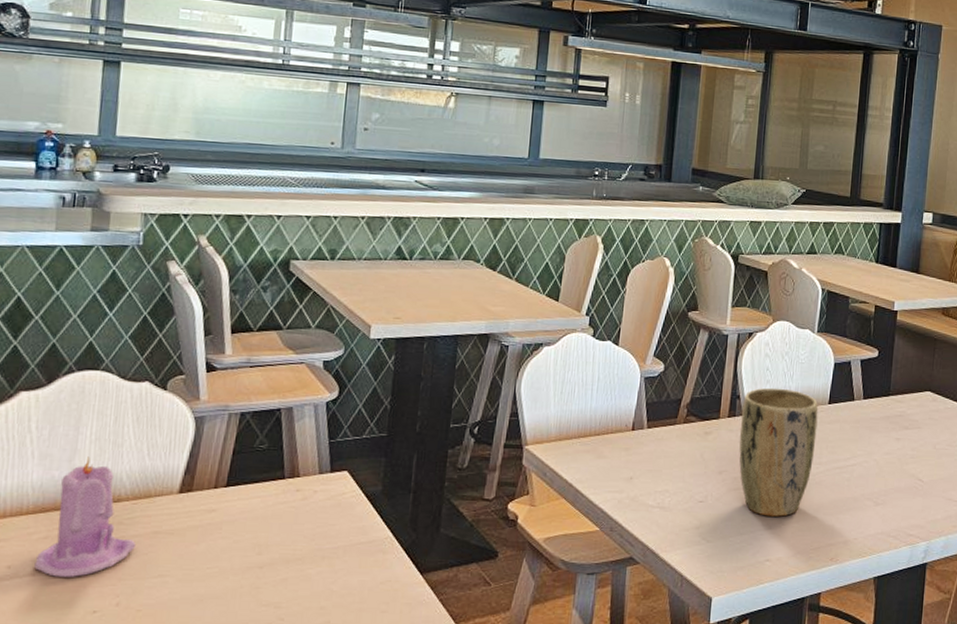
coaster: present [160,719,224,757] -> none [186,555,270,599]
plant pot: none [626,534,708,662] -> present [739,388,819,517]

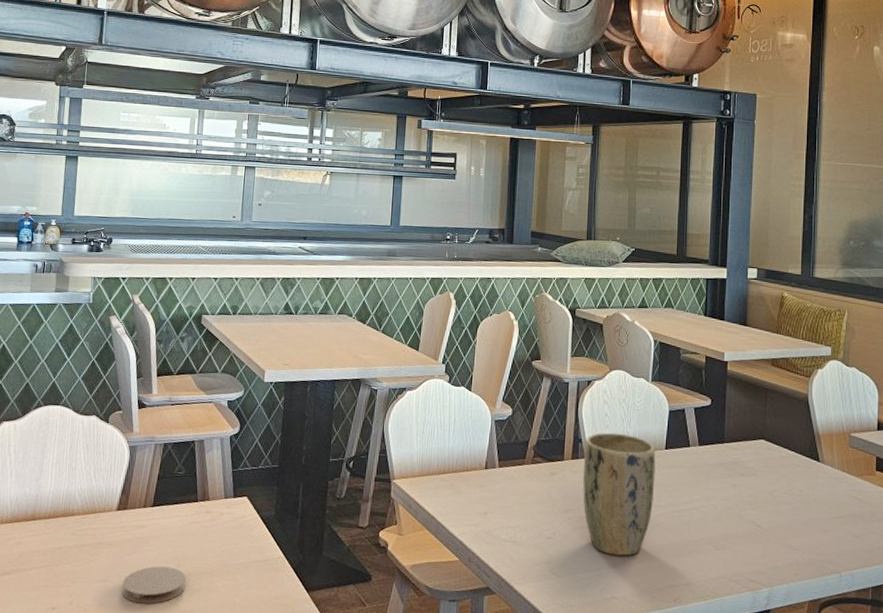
candle: present [34,456,135,577] -> none [11,477,84,578]
coaster: none [186,555,270,599] -> present [122,566,186,604]

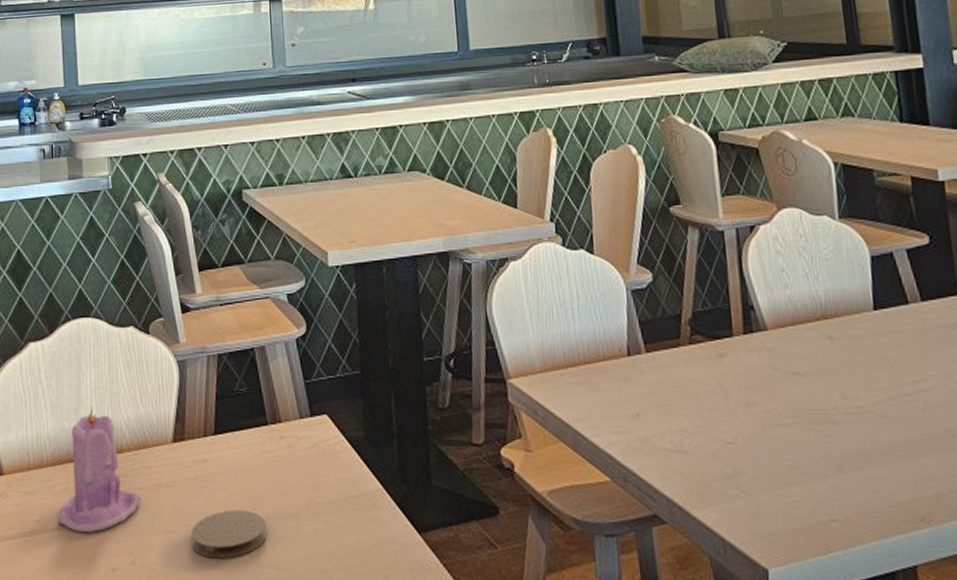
candle: none [11,477,84,578] -> present [58,406,141,532]
plant pot: present [582,432,656,556] -> none [759,293,869,462]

::::

REQUIRED ACTION: Print the entire listing above verbatim. No picture should be included.

RESPONSE TO THIS TASK:
coaster: present [160,719,224,757] -> none [186,555,270,599]
plant pot: none [626,534,708,662] -> present [739,388,819,517]

candle: present [34,456,135,577] -> none [11,477,84,578]
coaster: none [186,555,270,599] -> present [122,566,186,604]

candle: none [11,477,84,578] -> present [58,406,141,532]
plant pot: present [582,432,656,556] -> none [759,293,869,462]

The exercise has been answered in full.